Photonic charge-pump device measures distance

A variety of imaging applications could benefit from the ability to discern how far an object is from the sensor. Although CMOS image sensors have gained popularity due to their low cost of fabrication and ease of integration with other electronics, 3D optical measurement remains a challenge for these devices. We are developing a compact CMOS-compatible device that uses the phenomenon of charge pumping to extract distance information from sensors.

Two methods are available for extracting depth information from a scene: one can use stereo vision, which requires processing a large amount of data quickly; or one can use a modulated light source synchronized with the sensor (see Figure 1 ). In the latter case, a transmitter generates a burst of light pulses, illuminating the scene. The back-scattered light is focused onto an imager, which measures the received phase delay with respect to the source, caused by the light travel path. The distance is proportional to the phase shift divided by the modulation frequency.

In existing devices, demodulation is performed by an electro-optical charge mixer, known as photonic mixer device (PMD).¹ Based on CCD-like charge-transfer mechanisms, this device performs mixing and sensing simultaneously. The main drawback of a PMD is that it cannot be made using standard CMOS techniques.

Our experimental device, the photonic charge-pumping (CP) mixer, is a CMOS-compatible alternative to the PMD. It consists of two positive-channel metal-oxide-semiconductor (PMOS) transistors working in counter-phase clocking, and is based on the CP phenomenon: this was discovered in 1969 and extensively adopted as a powerful analysis method for evaluating and quantifying the degradation of MOS transistors.² A CP device is a three-terminal MOS transistor with a clocked gate and the source and drain shorted together. The bias conditions force the transistor to switch between strong inversion and accumulation conditions at each gate change.

CP occurs during the transition from inversion to accumulation. In this case, some of the minority charge carriers from the channel get caught in the fast interface traps placed under the gate oxide. These minority charge carriers recombine with majority ones that are attracted from the substrate. This turns into a net charge packet, which flows to the source terminal at each clock cycle. Note that because CP is a purely electro-physical phenomenon, the generated charges are proportional to both the density of traps and the device's operating voltage.³

The basic idea of our photonic CP device is to force the transistor's bias conditions to depend on the light intensity. The PMOS transistor provides an elegant way to achieve this: we use the n-well/p-sub junction in the transistor as a photodiode embedded into the device itself. ⁴ By setting the well floating—after a precharging phase—a linear discharging process occurs when light impinges on this part of the device, which causes the desired change in the bias conditions. At the end of the optical integration time, the PMOS switches from inversion to accumulation.

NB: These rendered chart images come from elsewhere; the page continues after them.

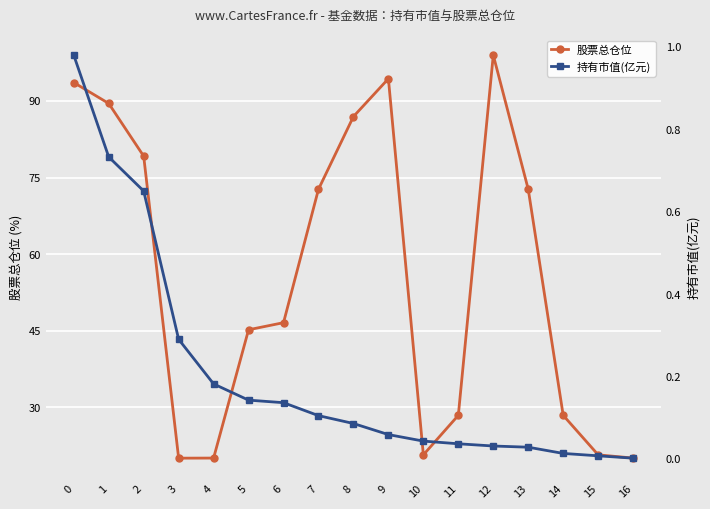

What is the difference between the 持有市值(亿元) values at 8 and 3?

0.2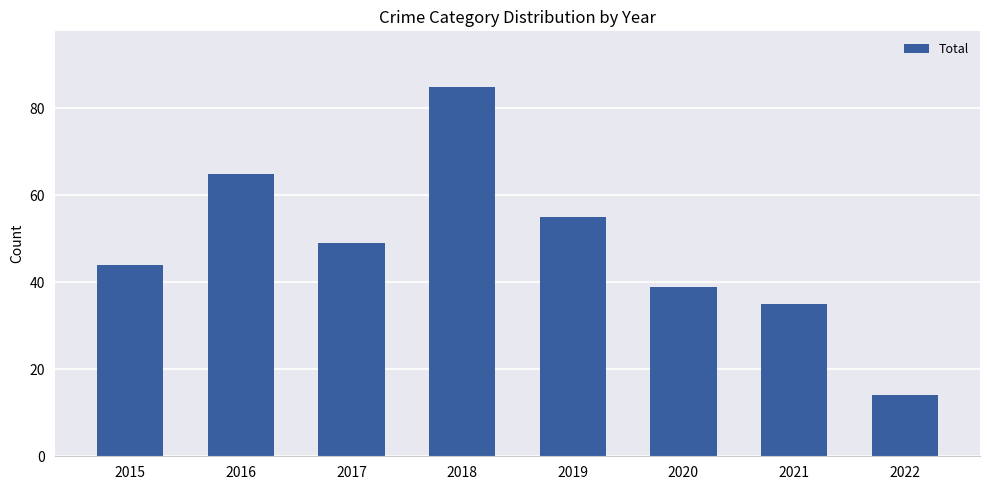

List the labels in order of value, largest first.

2018, 2016, 2019, 2017, 2015, 2020, 2021, 2022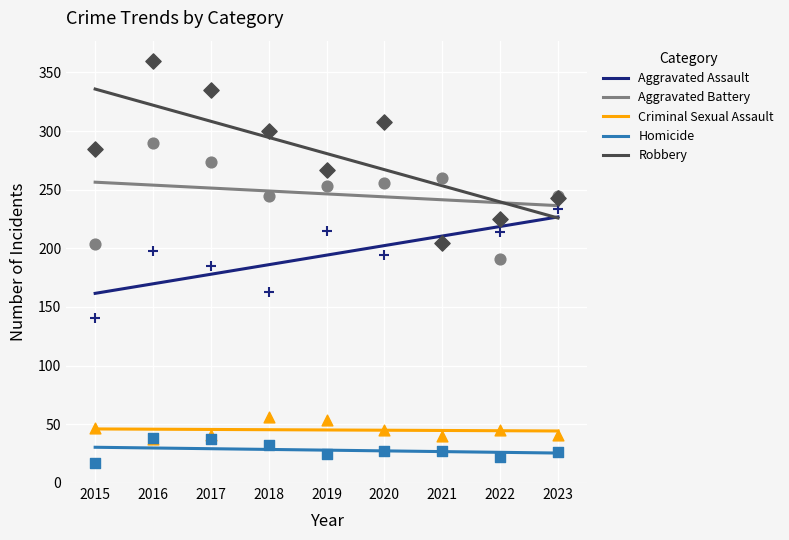

Which series contains the lowest Y value?

Homicide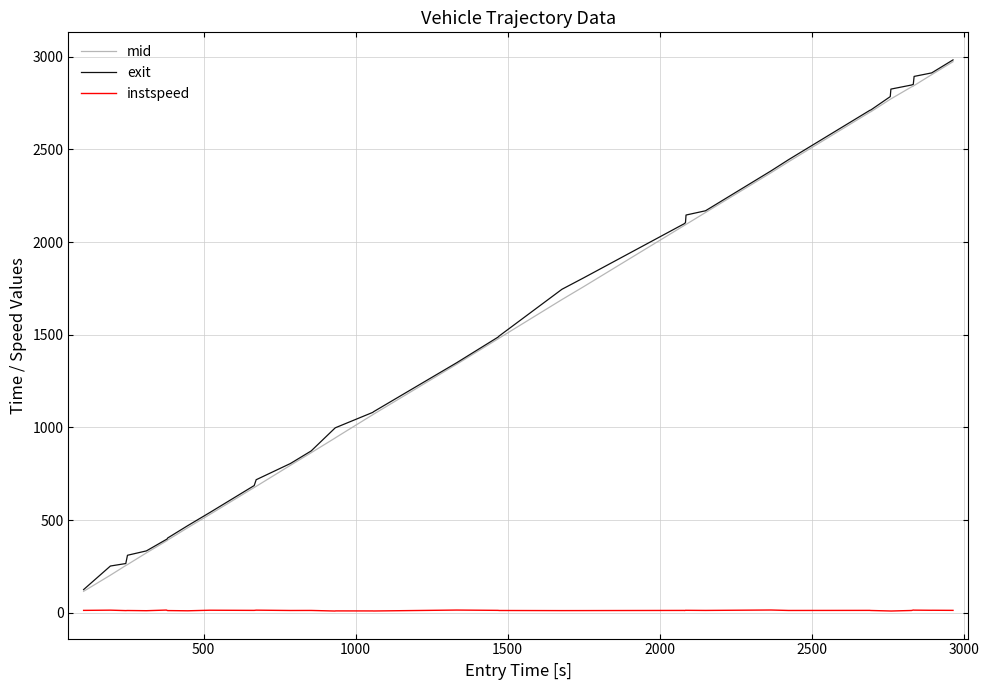

What is the maximum value for mid?

2973.1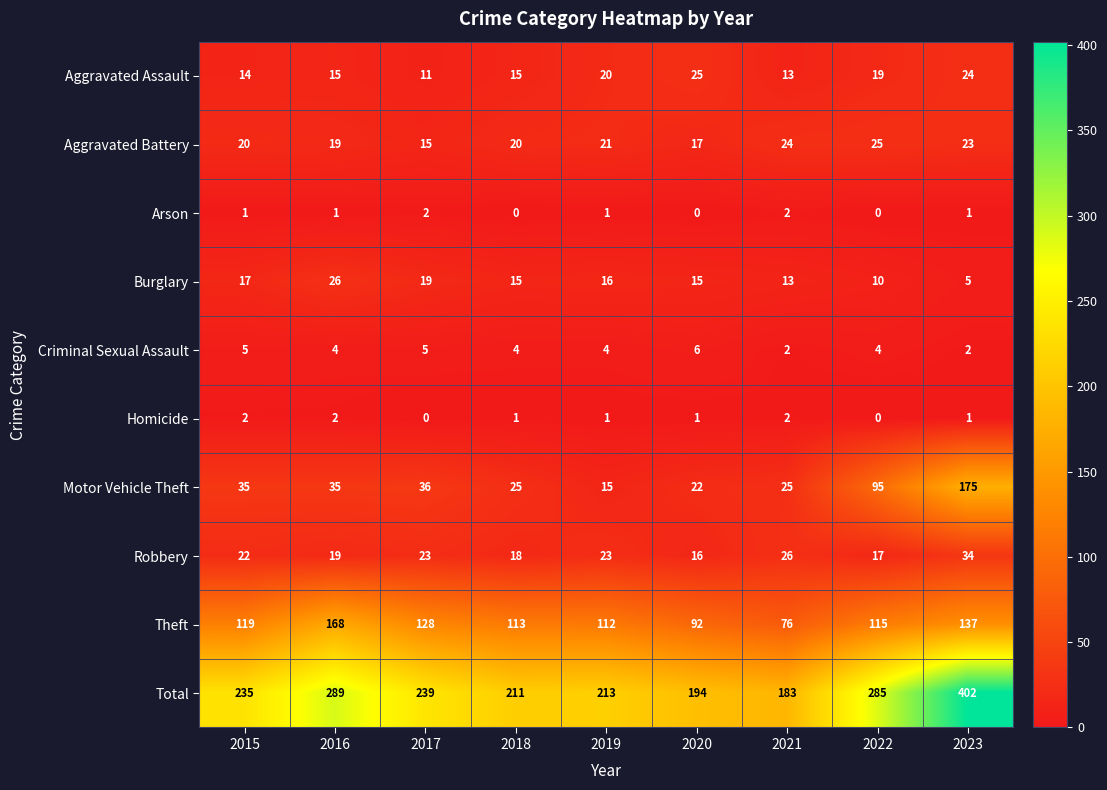

What is the sum of the Robbery values at 2016 and 2020?

35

The PMOS also creates a pump charge packet Q_p(V_well) with characterics that depend on the light intensity. This charge is then integrated or accumulated onto an integrator placed behind the device.

The CP mixer device shown in Figure 2 consists of two integrators connected to two PMOS (a left and right channel), which share an n-well and a reset transistor. The two devices work independently, accumulating charge packets into the integrators at different time slots. When synchronized with the modulated light source, they integrate only a fraction of the received signal because of the delay introduced by the distance. Consequently, the difference of the two outputs (V_oR-V_oL) is a measure of the light phase shifting, and thus of the distance off the backscattering object. Figure 3 shows results of a preliminary experiment testing this device.

CP mixer devices represent an attractive alternative to conventional PMDs, in particular because they are compact and fully compatible with CMOS fabrication techniques. Our experimental results demonstrating the demodulation capability of the device are encouraging. We are continuing our work to prepare a setup for real distance measurements as well as designing a new circuit to compensate for background and offset.